Principle of detailed balance and convergence assessment of Markov Chain Monte Carlo methods and simulated annealing

TL;DR

This paper introduces a convergence diagnostic for Markov Chain Monte Carlo methods based on detailed balance, providing an intuitive and practical tool for assessing convergence and comparing algorithm efficiency.

Contribution

It proposes a new qualitative convergence criterion rooted in detailed balance, applicable under weak conditions, and demonstrates its use in simulated annealing and sampling tasks.

Findings

The criterion effectively assesses convergence in various sampling scenarios.

It can serve as a stopping rule for simulated annealing.
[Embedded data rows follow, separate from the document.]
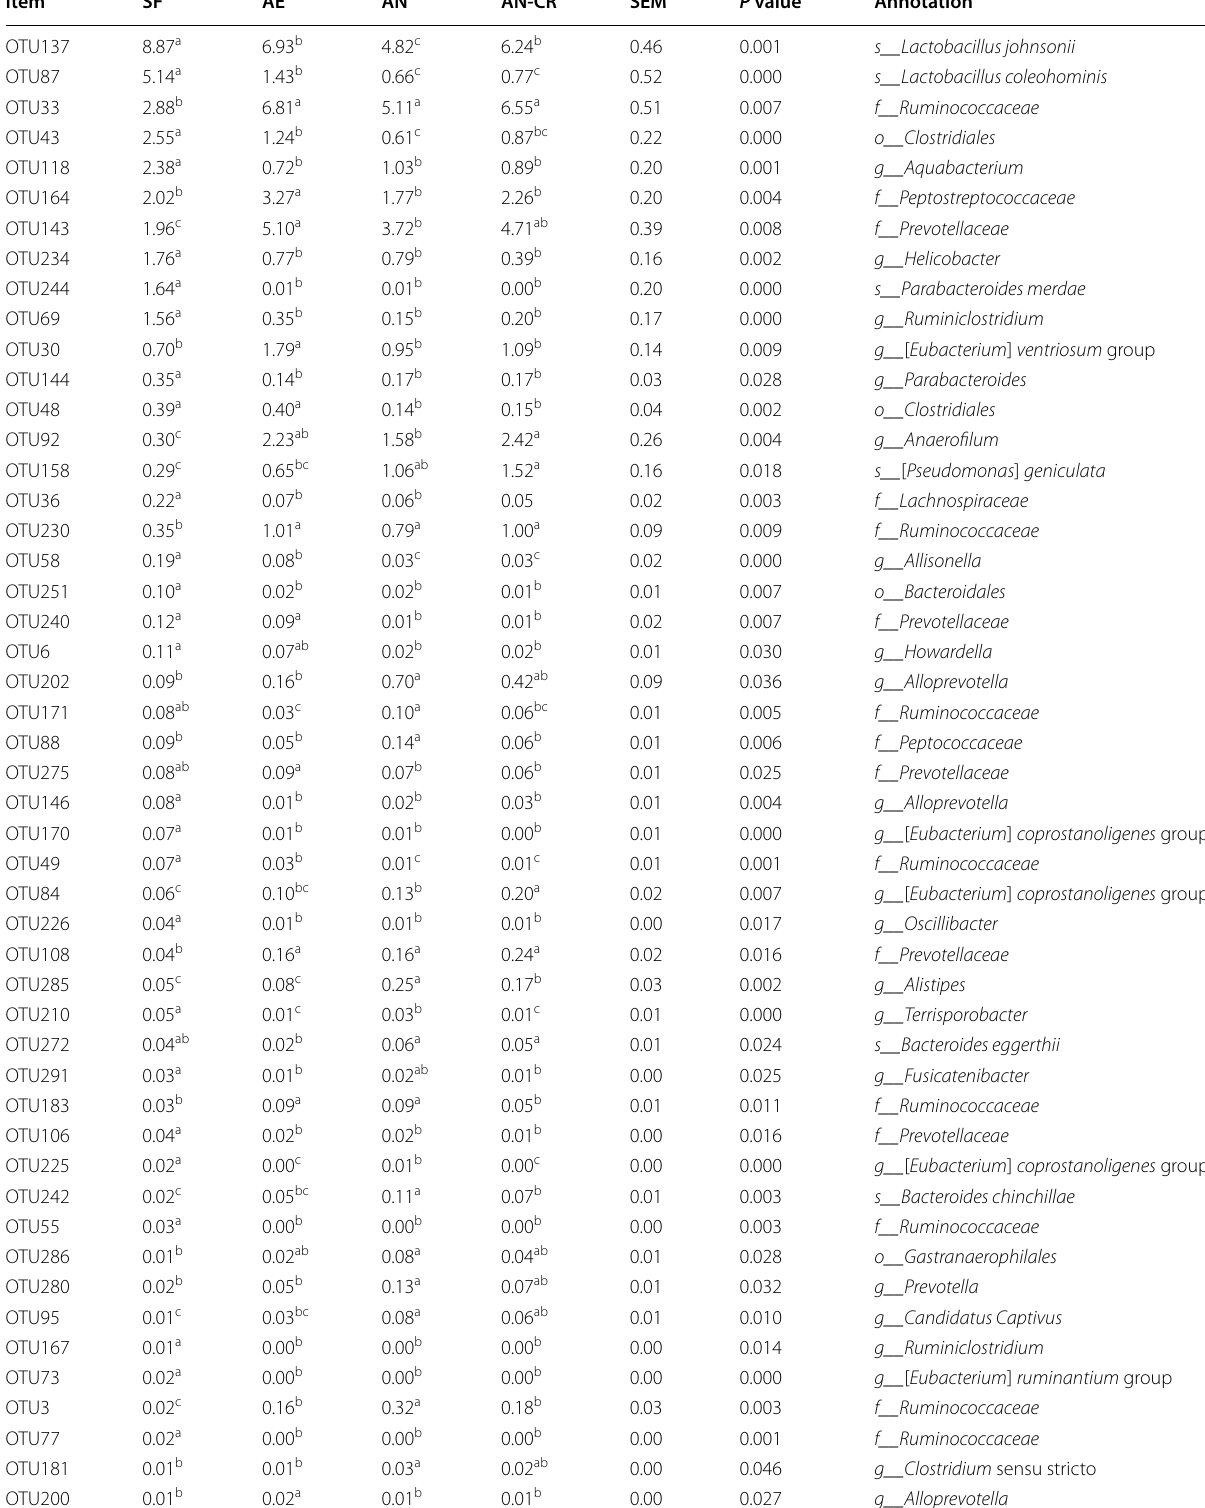
Table 3 Relative abundances of active microbial OTUs that were significant different among all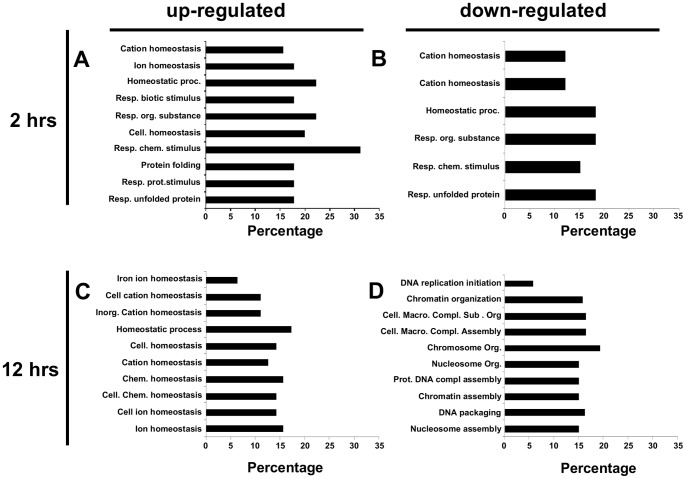
Biological processes altered by iAs exposure.Most significant Gene Ontology (GO) terms associated with gene expression up-regulation (A–C) and down-regulation (B–D) after 2 (A, B) and 12 hrs (C, D) of exposure to 5 µM of iAs. All selected categories showed a p<0.001.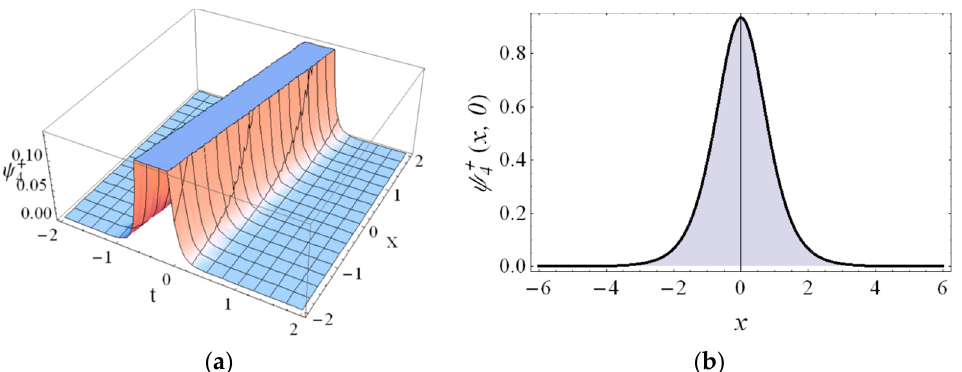
( x , t ) with k = 1, c = 6. ( a ) 3-D plot, ( b ) 2-D curve for 4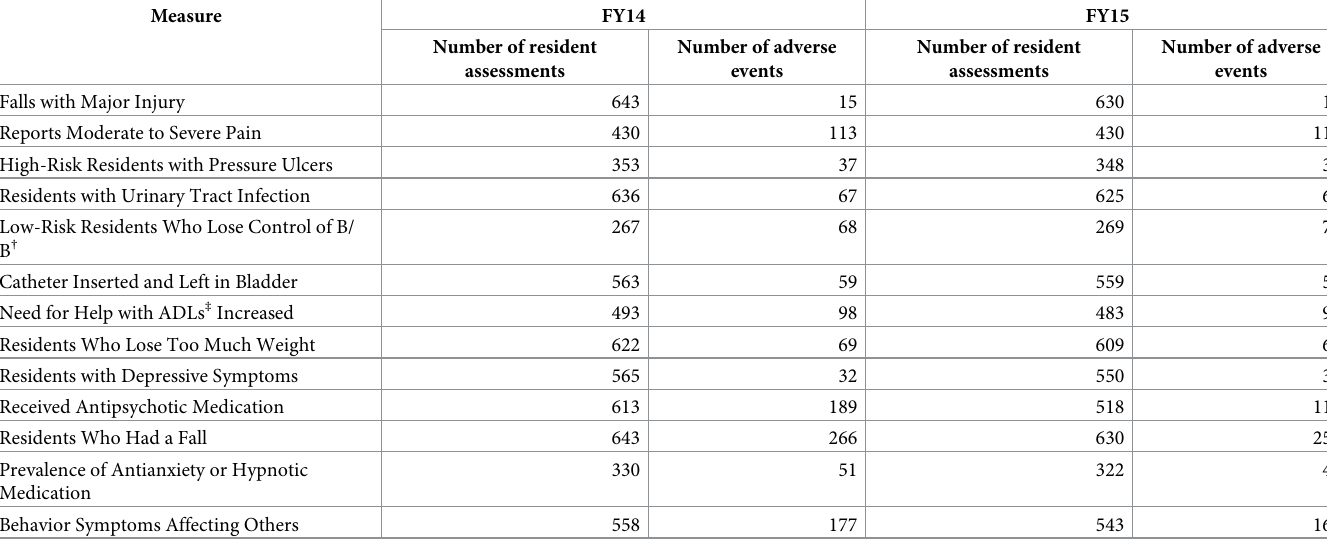
Table 1. CLC mean values of quality monitor resident eligibility and adverse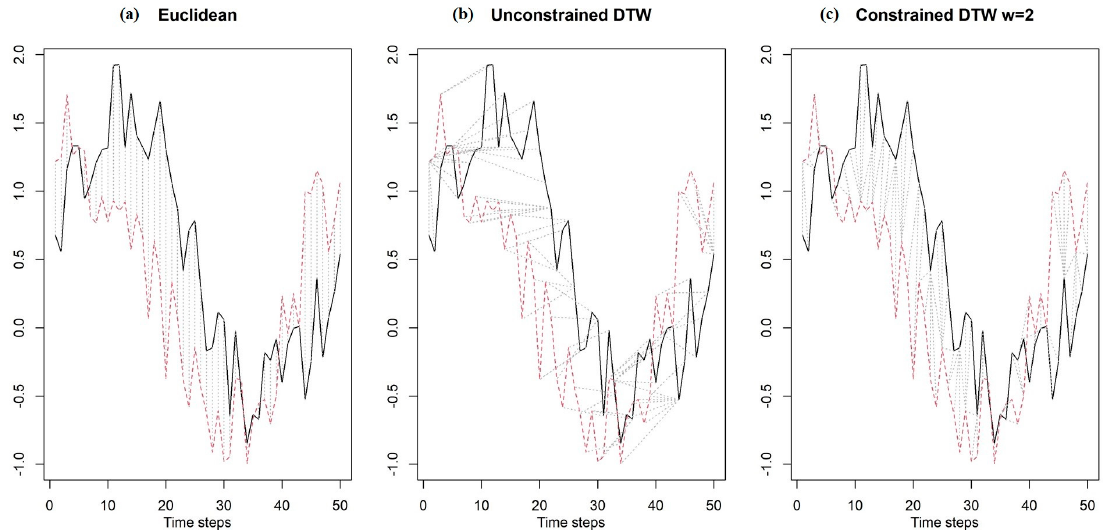
Figure 2. Graphic representation on synthetic data of ( a ) Euclidean distance, ( b ) unconstrained Dynamic Time Warping, ( c ) Dynamic Time Warping with reduced window size ( w = 2). Black and red lines are the synthetic time series generated through a sin function plus a random component, while the dotted grey lines indicate the association among the data of the two time series calculated with the three methods. Euclidean distance only allows for the comparison of the data at the same time step without any warping of the series, and even the slightest shift would increase the distance value. The DTW searches for similarities in the time series allowing for sweeping shift and warping of the time series, coupling also data which can be far in time. In this example, DTW couples data that are more than 10–15 time-steps away.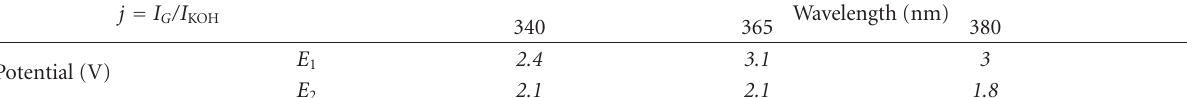
Table 1: I G /I KOH values obtained at the di ff erent wavelengths and at two di ff erent potentials.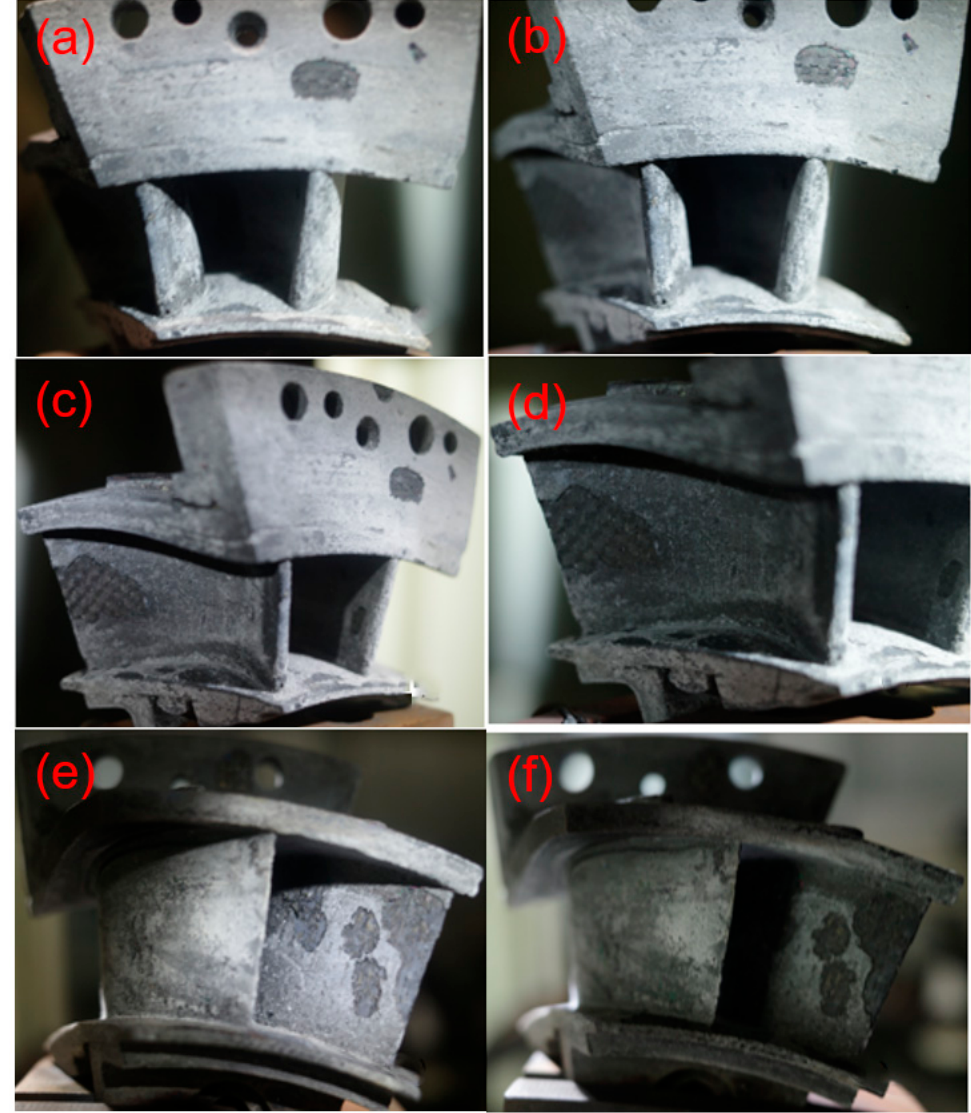
Figure 13. Thermal shock damage of SiC/SiC twin guide vane at target temperature of T = 1480 °C with the hold time of t = 60 s for leading edge at ( a ) N = 100, and ( b ) N = 200, the basin region at ( c ) N = 100, and ( d ) N = 200, and the back region at ( e ) N = 100, and ( f ) N = 200.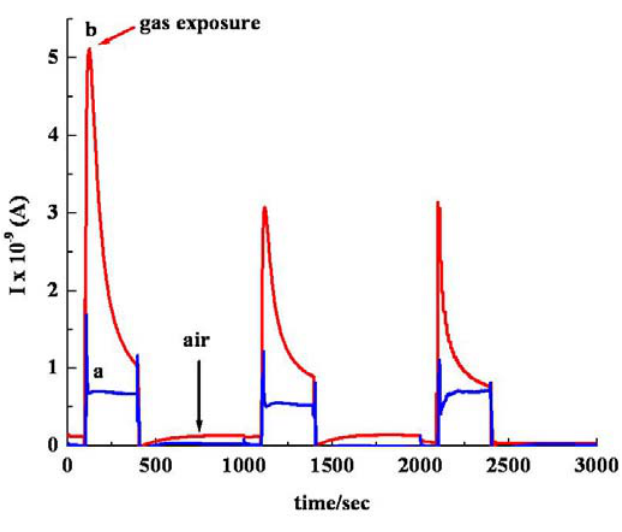
Figure 9. Reversibility of sa MWCNTs/Nylon-6 nanofibers when exposed to solvents: (a) acetone, (b) trichloromethane at room temperature.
A new measure of algorithm efficiency is derived from the criterion.

Abstract

Markov Chain Monte Carlo (MCMC) methods are employed to sample from a given distribution of interest, whenever either the distribution does not exist in closed form, or, if it does, no efficient method to simulate an independent sample from it is available. Although a wealth of diagnostic tools for convergence assessment of MCMC methods have been proposed in the last two decades, the search for a dependable and easy to implement tool is ongoing. We present in this article a criterion based on the principle of detailed balance which provides a qualitative assessment of the convergence of a given chain. The criterion is based on the behaviour of a one-dimensional statistic, whose asymptotic distribution under the assumption of stationarity is derived; our results apply under weak conditions and have the advantage of being completely intuitive. We implement this criterion as a stopping rule for simulated annealing in the problem of finding maximum likelihood estimators for parameters of a 20-component mixture model. We also apply it to the problem of sampling from a 10-dimensional funnel distribution via slice sampling and the Metropolis-Hastings algorithm. Furthermore, based on this convergence criterion we define a measure of efficiency of one algorithm versus another.